### PROMPT
Copy the data below word for word, starting with the line that contains "Mask all regions of right lung upper lobe." and stopping after the line that contains "Answer in <instances>...</instances>. Mask".

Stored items
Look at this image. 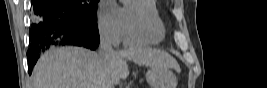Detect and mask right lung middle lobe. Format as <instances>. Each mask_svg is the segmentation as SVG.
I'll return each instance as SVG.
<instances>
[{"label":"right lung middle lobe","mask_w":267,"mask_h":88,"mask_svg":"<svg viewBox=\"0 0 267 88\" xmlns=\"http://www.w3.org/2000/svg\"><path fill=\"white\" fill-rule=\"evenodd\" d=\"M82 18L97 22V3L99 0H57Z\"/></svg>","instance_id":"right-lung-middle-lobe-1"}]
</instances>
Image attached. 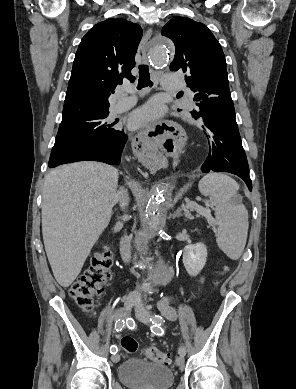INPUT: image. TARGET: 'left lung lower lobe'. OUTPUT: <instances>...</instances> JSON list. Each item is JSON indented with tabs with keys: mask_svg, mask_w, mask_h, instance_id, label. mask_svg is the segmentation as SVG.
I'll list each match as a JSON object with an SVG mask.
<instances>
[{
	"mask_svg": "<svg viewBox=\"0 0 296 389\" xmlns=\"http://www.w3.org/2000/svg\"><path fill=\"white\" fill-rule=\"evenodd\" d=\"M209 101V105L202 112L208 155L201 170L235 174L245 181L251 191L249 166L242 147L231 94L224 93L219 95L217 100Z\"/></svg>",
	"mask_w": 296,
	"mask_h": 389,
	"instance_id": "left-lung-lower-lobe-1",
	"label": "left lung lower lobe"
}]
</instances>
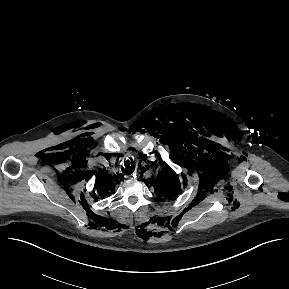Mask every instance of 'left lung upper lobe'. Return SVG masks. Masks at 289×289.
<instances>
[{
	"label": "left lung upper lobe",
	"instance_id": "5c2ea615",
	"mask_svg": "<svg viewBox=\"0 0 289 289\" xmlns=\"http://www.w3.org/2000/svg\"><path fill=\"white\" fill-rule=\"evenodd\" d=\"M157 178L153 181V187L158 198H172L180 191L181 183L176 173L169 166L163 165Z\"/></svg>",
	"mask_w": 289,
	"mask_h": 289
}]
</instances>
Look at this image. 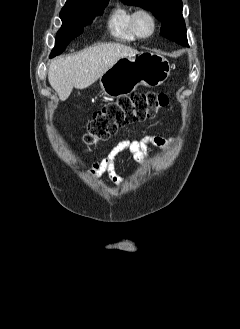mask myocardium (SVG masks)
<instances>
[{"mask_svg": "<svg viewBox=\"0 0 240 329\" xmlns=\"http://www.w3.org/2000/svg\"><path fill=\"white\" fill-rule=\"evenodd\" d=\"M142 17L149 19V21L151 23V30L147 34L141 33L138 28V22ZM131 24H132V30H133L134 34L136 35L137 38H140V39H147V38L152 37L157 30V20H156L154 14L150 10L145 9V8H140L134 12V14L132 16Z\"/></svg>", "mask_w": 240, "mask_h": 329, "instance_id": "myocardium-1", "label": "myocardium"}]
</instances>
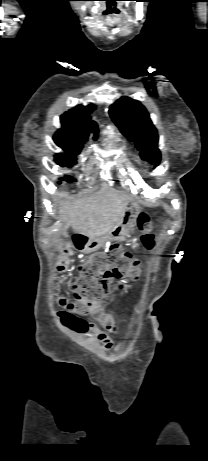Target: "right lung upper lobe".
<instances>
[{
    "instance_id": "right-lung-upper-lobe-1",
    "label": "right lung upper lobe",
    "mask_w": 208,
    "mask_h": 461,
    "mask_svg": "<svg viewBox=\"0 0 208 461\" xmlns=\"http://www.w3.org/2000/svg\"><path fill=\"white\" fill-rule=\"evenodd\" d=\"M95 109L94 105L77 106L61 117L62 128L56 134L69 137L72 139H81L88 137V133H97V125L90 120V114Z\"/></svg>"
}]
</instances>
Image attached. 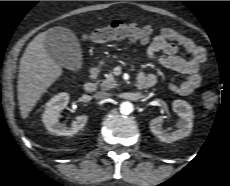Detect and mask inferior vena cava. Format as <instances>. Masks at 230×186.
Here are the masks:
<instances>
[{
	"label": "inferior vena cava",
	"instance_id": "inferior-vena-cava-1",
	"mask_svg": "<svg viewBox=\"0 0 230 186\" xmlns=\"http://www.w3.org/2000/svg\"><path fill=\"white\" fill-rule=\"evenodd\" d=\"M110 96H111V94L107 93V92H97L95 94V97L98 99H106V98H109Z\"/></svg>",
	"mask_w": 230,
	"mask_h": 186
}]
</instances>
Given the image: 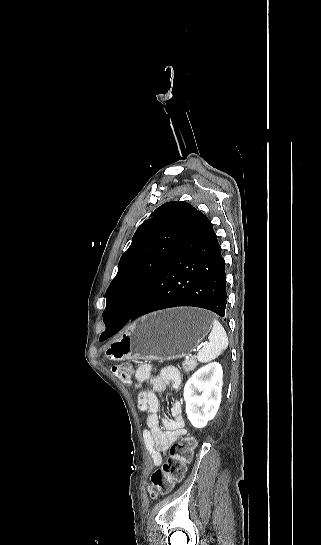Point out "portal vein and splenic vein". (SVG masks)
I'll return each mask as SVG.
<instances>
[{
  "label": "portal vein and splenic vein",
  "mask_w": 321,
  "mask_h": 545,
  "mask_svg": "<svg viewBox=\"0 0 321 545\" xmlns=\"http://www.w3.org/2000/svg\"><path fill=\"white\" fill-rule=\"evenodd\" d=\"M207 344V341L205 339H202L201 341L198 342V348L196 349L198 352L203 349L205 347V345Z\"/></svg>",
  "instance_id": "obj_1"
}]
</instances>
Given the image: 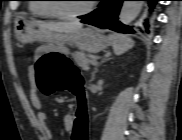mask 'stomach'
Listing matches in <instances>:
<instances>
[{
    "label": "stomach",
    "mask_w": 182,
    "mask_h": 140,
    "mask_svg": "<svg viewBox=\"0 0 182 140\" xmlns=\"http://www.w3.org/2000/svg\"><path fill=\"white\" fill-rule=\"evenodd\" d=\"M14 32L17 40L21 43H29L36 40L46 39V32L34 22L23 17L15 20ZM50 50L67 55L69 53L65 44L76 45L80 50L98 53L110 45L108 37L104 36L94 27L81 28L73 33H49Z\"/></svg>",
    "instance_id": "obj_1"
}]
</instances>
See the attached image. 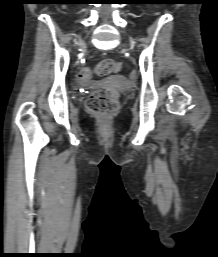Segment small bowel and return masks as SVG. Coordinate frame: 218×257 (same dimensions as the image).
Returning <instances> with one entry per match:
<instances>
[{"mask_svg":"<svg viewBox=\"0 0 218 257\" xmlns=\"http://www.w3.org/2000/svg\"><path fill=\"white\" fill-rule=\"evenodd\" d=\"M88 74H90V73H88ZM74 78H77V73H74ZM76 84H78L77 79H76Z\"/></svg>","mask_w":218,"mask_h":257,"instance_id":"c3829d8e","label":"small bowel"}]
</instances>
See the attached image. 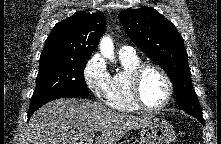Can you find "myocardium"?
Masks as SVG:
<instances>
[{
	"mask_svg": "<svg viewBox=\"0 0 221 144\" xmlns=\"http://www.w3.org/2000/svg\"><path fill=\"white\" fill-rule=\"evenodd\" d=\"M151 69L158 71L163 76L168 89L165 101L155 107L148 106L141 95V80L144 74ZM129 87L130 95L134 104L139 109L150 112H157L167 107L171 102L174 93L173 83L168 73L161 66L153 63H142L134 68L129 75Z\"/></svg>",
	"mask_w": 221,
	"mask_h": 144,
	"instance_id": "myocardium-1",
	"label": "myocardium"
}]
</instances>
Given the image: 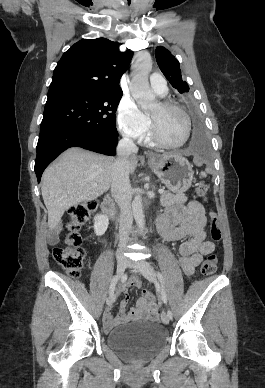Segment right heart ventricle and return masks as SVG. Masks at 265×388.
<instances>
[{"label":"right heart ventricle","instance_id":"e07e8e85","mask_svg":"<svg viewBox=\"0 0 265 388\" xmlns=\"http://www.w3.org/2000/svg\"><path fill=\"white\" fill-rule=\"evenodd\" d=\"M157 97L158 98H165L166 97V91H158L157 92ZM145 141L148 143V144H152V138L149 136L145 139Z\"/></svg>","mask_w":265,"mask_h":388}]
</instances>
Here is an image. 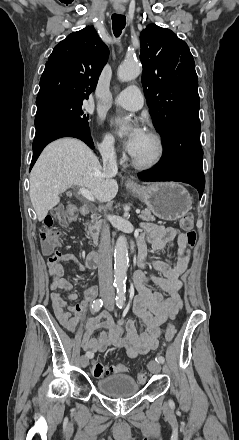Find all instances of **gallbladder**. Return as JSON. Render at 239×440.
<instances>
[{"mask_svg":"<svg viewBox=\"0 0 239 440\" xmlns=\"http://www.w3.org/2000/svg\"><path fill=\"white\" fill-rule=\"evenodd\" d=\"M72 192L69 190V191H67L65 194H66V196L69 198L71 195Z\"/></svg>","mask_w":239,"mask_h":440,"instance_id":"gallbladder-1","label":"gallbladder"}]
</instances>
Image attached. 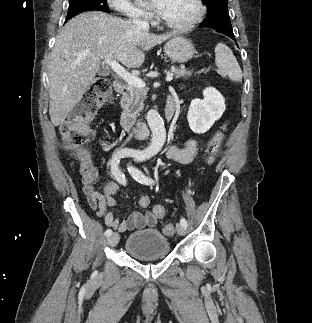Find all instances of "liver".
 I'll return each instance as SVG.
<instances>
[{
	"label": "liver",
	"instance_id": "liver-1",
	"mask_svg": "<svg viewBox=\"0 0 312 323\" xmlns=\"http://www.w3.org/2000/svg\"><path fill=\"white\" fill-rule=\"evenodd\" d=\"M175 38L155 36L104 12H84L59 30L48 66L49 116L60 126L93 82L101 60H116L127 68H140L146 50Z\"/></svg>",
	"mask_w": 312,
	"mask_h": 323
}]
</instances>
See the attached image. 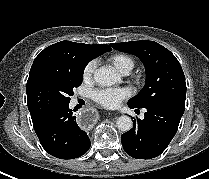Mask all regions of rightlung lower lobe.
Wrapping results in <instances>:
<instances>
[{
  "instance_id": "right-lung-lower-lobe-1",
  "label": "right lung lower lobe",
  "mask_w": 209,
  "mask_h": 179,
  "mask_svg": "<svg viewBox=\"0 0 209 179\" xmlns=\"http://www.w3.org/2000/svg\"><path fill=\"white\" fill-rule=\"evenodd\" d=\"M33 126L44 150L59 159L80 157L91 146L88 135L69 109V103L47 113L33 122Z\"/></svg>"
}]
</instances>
==
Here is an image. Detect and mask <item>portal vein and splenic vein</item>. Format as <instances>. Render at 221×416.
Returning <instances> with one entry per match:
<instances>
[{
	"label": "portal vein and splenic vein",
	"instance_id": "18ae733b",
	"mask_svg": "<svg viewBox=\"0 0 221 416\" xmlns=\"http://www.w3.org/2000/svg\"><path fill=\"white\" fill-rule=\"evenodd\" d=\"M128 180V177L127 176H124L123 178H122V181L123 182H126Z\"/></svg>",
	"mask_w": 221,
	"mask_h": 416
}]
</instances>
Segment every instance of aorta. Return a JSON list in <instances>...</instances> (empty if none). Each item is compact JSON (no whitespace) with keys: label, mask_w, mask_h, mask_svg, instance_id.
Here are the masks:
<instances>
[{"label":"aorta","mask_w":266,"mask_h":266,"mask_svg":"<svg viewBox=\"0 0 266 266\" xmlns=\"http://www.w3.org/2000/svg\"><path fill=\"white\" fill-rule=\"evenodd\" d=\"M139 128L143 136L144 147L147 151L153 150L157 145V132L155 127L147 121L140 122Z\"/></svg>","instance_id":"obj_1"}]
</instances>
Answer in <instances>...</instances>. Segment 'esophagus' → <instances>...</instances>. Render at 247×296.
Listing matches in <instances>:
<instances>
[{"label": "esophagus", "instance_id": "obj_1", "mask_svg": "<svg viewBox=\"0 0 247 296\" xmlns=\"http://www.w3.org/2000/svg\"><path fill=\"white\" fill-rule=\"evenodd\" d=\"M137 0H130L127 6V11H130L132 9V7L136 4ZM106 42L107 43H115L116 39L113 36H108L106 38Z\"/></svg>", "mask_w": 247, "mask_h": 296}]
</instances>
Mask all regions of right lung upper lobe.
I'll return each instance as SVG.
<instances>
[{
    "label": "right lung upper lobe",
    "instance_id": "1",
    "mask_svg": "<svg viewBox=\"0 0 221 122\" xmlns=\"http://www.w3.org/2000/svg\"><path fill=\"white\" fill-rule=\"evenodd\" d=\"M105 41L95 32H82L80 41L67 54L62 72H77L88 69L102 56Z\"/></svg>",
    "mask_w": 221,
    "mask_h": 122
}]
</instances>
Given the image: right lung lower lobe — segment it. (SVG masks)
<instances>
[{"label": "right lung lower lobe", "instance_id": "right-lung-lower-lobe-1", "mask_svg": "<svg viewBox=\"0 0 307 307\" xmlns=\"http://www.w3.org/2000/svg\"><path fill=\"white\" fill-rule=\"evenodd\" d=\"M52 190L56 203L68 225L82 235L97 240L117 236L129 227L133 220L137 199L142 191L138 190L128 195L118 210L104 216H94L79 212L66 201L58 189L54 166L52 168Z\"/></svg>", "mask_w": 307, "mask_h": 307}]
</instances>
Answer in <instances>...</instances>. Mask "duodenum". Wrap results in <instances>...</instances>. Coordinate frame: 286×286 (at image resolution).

### REPLY TO THE TASK
Mask all regions of right lung upper lobe.
I'll return each instance as SVG.
<instances>
[{
    "label": "right lung upper lobe",
    "instance_id": "1",
    "mask_svg": "<svg viewBox=\"0 0 221 122\" xmlns=\"http://www.w3.org/2000/svg\"><path fill=\"white\" fill-rule=\"evenodd\" d=\"M105 41L95 32H82L80 41L67 54L62 72H77L88 69L102 56Z\"/></svg>",
    "mask_w": 221,
    "mask_h": 122
}]
</instances>
Given the image: right lung lower lobe — segment it. (SVG masks)
<instances>
[{"label": "right lung lower lobe", "instance_id": "right-lung-lower-lobe-1", "mask_svg": "<svg viewBox=\"0 0 307 307\" xmlns=\"http://www.w3.org/2000/svg\"><path fill=\"white\" fill-rule=\"evenodd\" d=\"M52 190L56 203L68 225L82 235L97 240L117 236L129 227L133 220L137 199L142 191L138 190L128 195L118 210L104 216H94L79 212L66 201L58 189L54 166L52 168Z\"/></svg>", "mask_w": 307, "mask_h": 307}]
</instances>
Answer in <instances>...</instances>. Mask "duodenum". Wrap results in <instances>...</instances>. Coordinate frame: 286×286 (at image resolution).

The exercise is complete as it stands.